Question

6. Gas A effuses 0.68 times as fast as Gas B. If the molar mass of Gas B is 17 g, what is the mass of Gas A?

A) 29 g
B) 12 g
C) 7.8 g
D) 37 g

Answer 1

Answer: Option d) 37 g

Solution:

This question can be solved using the Graham's Law which states that:

Rate of effusion or diffusion of gas is indirectly proportional to the square root of its Molar Mass.

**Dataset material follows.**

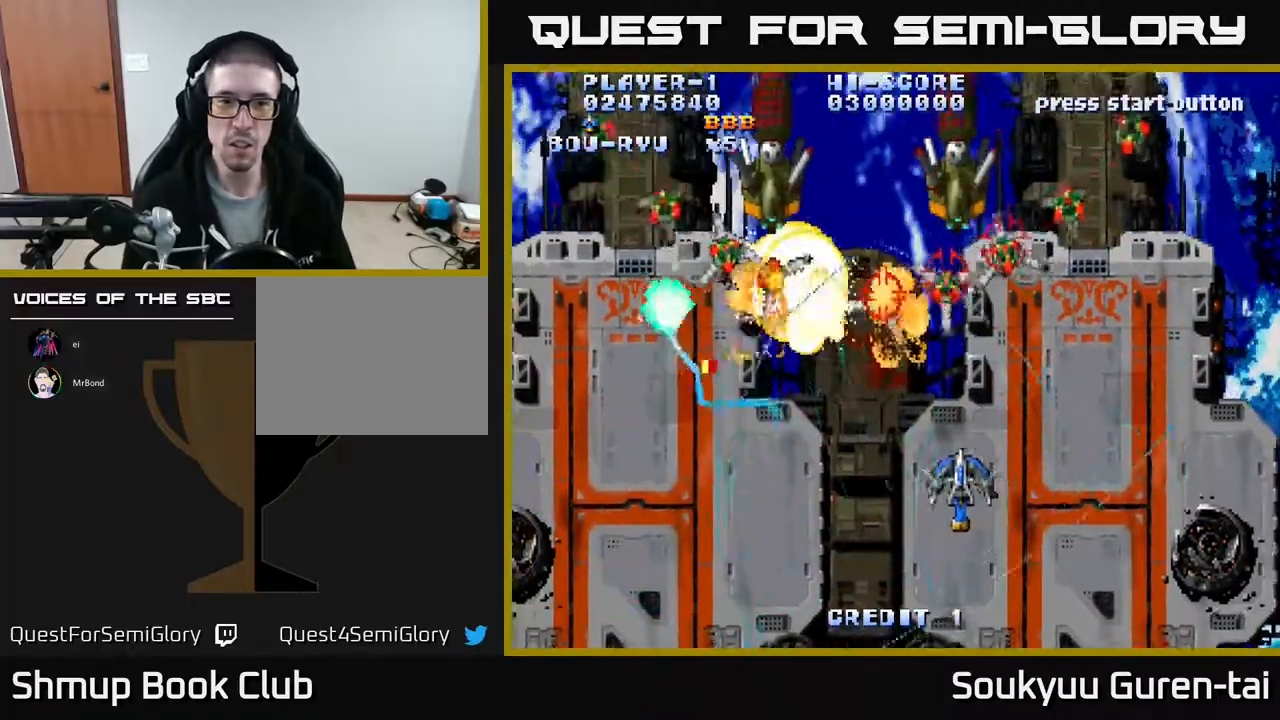
{"buttons": ["A", "DPAD_DOWN"], "events": [[50, "DPAD_LEFT", "up"], [167, "DPAD_UP", "up"], [300, "DPAD_LEFT", "down"], [433, "DPAD_DOWN", "down"], [433, "DPAD_LEFT", "up"]]}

For two gases A and B, this formula can be written as:

`(r_(a) )/(r_(b) ) =\sqrt{(M_(b) )/(M_(a) ) }`

`r_(a)` = Rate of effusion of gas A

`r_(b)` = Rate of effusion of gas B

`M_(a)` = Molar mass of gas A

`M_(b)` = Molar mass of gas B

We are given that, Gas A effuses 0.68 times as fast as Gas B. This means:

`r_(a)` = 0.68 x
`r_(b)`

Using these values in the formula of Graham's law, we get:

`(0.68* r_(b) )/(r_(b) )=\sqrt{(17)/(M_(a) ) }\\\\ 0.68=\sqrt{(17)/(M_(a) ) }\\\\0.68^(2)=(17)/(M_(a) )\\\\ M_(a)=(17)/(0.68^(2) )=37`

Therefore, mass of gas A is 37 g, rounded to nearest unit.